Outras, porém, eram aquelas profundas e autênticas forças secretas da natureza humana do autor de Rondônia. Para nós, em nossa visão, havia em Roquette-Pinto ao mesmo tempo um sonhador por dentro do cientista objetivo em seus trabalhos escritos ou experimentais; um afetivo, um homem que deixou em tudo que fez alguns sinais fortes de bondade, de altruísmo, de amor, de necessidade de compreensão e comunicação com os seus semelhantes, menos para um comércio desses sentimentos confortantes, que de nada ele precisava, e a si mesmo se bastava em solidão, mas com o ânimo de contribuir, de dar, de oferecer.

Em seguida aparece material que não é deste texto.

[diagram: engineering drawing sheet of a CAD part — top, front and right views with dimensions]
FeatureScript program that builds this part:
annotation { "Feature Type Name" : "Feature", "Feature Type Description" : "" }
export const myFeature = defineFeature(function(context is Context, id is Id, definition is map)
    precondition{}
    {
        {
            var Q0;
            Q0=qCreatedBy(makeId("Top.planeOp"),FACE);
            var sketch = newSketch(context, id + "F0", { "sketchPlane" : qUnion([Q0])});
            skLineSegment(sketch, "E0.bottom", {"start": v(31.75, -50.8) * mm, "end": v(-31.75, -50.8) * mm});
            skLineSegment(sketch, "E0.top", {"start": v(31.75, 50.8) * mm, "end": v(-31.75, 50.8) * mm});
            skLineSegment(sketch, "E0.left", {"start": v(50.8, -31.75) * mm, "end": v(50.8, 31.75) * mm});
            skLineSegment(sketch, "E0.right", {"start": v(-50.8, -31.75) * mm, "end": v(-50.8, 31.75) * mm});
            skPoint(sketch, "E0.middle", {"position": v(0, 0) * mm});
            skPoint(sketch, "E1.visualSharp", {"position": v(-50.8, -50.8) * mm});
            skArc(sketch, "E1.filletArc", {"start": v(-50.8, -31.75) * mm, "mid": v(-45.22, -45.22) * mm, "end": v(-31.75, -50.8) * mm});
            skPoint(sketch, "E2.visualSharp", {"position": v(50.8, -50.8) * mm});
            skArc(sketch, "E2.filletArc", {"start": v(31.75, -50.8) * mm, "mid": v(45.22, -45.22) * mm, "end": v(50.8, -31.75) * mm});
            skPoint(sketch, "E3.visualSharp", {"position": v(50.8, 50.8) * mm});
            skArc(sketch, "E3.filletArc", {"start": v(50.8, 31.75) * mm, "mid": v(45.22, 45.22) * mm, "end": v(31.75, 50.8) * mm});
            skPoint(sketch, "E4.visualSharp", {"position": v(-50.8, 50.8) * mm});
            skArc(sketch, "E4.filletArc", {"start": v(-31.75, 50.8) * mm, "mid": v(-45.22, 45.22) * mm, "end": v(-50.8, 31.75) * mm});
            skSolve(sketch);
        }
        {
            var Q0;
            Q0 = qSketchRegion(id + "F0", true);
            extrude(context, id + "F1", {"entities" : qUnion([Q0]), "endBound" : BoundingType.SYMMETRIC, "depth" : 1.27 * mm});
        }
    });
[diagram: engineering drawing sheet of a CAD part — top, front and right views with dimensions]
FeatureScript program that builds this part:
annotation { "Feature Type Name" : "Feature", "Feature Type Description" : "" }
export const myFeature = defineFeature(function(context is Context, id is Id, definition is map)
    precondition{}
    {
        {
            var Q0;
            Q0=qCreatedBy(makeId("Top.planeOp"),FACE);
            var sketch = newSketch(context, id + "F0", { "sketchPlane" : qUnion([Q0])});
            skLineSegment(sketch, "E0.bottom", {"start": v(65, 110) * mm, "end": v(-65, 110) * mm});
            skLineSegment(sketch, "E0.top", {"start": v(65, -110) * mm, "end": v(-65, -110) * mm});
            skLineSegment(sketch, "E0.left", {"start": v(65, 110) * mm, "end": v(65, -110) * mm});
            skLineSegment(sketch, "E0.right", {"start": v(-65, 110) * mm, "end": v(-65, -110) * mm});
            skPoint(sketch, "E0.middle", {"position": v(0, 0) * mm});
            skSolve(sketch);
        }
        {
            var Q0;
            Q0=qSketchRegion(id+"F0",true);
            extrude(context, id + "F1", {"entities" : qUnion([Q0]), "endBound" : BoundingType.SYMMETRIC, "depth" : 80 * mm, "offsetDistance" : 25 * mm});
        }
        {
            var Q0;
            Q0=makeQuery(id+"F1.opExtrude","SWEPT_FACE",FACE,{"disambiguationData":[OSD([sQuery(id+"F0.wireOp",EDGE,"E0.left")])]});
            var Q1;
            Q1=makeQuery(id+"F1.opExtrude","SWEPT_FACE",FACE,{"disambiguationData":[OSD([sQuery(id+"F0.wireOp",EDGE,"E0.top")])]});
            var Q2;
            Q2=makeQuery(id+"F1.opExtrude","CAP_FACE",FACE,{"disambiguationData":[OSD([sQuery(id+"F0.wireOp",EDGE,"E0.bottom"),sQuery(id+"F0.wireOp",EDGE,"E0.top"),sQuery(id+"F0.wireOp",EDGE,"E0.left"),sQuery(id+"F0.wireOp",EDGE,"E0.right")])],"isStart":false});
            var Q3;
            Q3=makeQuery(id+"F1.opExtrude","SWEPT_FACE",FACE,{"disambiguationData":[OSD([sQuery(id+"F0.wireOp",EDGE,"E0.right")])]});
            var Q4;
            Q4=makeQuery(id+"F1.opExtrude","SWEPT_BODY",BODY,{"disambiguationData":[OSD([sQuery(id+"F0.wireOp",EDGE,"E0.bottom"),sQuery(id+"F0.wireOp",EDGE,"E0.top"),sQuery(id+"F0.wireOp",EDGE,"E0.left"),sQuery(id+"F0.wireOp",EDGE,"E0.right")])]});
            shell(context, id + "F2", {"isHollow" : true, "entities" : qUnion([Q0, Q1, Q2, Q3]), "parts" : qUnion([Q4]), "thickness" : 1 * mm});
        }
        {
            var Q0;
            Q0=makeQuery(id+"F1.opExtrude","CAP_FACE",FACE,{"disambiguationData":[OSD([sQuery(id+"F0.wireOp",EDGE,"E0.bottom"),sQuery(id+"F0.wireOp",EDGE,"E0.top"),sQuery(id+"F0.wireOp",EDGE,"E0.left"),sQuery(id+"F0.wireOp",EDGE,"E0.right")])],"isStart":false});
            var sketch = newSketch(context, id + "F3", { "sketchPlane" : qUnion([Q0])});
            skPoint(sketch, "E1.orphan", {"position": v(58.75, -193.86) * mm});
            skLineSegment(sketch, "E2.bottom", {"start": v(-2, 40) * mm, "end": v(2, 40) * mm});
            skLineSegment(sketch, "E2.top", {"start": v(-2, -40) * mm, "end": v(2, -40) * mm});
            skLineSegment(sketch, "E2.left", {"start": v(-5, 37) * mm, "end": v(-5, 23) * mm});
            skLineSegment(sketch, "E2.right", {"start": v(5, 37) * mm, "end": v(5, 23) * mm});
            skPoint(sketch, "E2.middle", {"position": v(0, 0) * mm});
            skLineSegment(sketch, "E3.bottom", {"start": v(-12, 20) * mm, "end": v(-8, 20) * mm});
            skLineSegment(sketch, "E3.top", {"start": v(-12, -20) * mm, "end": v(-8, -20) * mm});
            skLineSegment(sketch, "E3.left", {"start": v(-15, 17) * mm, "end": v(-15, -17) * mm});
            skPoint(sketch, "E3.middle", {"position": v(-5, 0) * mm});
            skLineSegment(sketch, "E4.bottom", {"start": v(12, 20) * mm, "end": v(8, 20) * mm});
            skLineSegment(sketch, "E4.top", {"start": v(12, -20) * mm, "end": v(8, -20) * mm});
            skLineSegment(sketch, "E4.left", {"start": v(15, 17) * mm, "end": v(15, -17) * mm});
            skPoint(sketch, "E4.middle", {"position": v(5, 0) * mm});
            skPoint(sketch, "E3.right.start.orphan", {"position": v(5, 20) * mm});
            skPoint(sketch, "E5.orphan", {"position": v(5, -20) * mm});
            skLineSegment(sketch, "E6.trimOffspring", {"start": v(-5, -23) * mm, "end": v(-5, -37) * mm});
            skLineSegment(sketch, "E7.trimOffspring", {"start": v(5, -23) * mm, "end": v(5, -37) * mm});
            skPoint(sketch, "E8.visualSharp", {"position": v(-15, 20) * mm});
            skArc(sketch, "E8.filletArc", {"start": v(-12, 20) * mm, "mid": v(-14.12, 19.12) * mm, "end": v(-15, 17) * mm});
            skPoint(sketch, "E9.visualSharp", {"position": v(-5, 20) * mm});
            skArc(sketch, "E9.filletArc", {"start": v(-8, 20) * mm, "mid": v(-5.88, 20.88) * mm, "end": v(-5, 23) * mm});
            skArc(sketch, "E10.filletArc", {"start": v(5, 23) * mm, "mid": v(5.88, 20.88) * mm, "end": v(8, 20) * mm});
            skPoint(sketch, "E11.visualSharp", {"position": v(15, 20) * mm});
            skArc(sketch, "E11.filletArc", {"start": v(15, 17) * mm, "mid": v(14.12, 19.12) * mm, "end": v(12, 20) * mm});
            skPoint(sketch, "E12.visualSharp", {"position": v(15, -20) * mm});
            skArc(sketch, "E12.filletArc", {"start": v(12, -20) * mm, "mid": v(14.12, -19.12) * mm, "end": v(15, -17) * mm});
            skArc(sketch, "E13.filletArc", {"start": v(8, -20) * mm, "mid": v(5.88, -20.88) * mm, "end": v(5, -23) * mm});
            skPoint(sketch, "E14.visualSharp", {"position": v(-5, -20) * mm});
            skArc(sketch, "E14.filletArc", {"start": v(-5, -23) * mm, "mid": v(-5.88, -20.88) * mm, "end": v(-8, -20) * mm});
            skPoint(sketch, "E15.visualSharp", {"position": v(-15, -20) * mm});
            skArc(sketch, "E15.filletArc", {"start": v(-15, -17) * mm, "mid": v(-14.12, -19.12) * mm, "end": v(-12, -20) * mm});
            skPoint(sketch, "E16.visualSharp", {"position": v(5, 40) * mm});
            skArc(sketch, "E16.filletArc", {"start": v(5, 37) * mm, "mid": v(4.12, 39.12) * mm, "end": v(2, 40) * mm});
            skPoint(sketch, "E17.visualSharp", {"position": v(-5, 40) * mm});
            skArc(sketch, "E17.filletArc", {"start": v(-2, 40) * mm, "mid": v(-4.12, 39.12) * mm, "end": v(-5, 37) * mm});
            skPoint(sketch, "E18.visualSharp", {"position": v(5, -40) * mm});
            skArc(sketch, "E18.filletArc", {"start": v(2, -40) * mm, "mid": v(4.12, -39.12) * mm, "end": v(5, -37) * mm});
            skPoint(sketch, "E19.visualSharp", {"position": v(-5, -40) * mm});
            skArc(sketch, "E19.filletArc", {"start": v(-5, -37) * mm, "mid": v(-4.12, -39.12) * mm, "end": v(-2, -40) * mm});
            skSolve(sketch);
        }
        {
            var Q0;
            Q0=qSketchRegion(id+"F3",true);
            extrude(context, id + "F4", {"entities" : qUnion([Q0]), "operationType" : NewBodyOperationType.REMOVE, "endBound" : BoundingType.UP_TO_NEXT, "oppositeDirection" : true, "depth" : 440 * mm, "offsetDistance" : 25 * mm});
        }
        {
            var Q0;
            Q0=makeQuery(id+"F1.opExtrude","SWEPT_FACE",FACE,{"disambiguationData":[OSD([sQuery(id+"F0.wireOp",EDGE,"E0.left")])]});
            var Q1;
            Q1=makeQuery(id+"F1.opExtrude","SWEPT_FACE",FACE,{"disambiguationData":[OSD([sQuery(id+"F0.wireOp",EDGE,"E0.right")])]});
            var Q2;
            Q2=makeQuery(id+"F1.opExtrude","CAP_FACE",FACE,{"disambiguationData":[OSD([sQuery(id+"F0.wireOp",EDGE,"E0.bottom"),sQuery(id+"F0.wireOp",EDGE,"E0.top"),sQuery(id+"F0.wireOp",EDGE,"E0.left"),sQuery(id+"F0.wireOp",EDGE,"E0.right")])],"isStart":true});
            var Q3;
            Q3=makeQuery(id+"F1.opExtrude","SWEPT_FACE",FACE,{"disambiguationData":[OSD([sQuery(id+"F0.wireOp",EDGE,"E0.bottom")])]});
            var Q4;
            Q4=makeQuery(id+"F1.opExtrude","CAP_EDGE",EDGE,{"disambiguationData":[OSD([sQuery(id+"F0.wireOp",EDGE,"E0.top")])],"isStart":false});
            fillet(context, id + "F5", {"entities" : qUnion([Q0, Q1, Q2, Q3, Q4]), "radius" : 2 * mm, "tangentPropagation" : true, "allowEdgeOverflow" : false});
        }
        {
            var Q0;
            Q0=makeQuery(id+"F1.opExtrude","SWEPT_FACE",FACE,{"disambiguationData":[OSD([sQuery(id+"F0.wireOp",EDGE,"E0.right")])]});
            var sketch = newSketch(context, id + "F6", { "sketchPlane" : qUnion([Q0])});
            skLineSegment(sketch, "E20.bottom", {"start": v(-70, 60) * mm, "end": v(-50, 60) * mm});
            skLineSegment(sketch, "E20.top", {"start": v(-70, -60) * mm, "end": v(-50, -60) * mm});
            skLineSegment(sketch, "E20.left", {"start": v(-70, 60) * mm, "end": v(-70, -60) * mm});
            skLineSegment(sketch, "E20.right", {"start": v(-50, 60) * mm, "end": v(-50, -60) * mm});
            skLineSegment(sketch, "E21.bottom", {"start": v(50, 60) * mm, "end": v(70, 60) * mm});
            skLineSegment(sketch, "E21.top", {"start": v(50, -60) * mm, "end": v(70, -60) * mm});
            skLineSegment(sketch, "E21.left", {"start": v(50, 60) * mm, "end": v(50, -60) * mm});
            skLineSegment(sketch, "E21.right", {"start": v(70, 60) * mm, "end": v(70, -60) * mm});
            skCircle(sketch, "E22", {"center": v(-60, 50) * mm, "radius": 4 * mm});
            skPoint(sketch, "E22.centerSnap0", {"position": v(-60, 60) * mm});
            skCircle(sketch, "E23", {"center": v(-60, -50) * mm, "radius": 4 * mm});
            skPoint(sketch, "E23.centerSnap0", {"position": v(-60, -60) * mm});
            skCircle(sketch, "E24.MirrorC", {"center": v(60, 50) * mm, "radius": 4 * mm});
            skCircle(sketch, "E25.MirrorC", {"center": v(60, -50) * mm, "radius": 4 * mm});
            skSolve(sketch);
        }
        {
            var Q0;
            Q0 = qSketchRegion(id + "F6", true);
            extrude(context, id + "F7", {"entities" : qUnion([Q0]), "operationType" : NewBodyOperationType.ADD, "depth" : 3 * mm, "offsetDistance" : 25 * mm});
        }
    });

Dissera Roquette-Pinto, um dia, à sua filha Beatriz:

“Minha filha: nada na vida se faz de grande sem amor”.

Quanto a mim, acredito que Roquette-Pinto - ainda mais por se tratar de citação de obra em cinema, em vez de livro ou tratado impresso - acredito que ele seria de todo sensível à singular beleza a sugestão desta frase que Jean-Louis Barrault pronuncia no filme Les enfants du Paradis.

“Se todos os que vivem juntos se amassem, a terra brilharia tanto quanto o sol”.

Contudo, mesmo fora desta aspiração impossível ou deste sonho poético de Les enfants du Paradis - para que Roquette-Pinto seja sempre recordado e amado, não é nos seus livros ou nos seus atos que encontro a certeza dessa perenidade. Pois se algum dia falhar na memória dos homens tudo o que fez como cientista, como fundador e como pioneiro; se vierem até a desaparecer as suas obras escritas de autor, de humanista e de pensador - então, ele ainda será lembrado e estará imortalizado nos animais que trazem o seu nome em conseqüência de experiências de campo ou descobertas de laboratório: seja uma aranha caranguejeira de nossa fauna - a Grammostola Roquettei; seja uma borboleta - a Agria Claudia Roquettei; seja um pássaro das regiões goianas - o Phyloscartes Roquettei.

Viverá e sobreviverá Roquette-Pinto - de qualquer forma - nos nomes da linda aranha caranguejeira, da frágil borboleta e do pássaro do Brasil Central.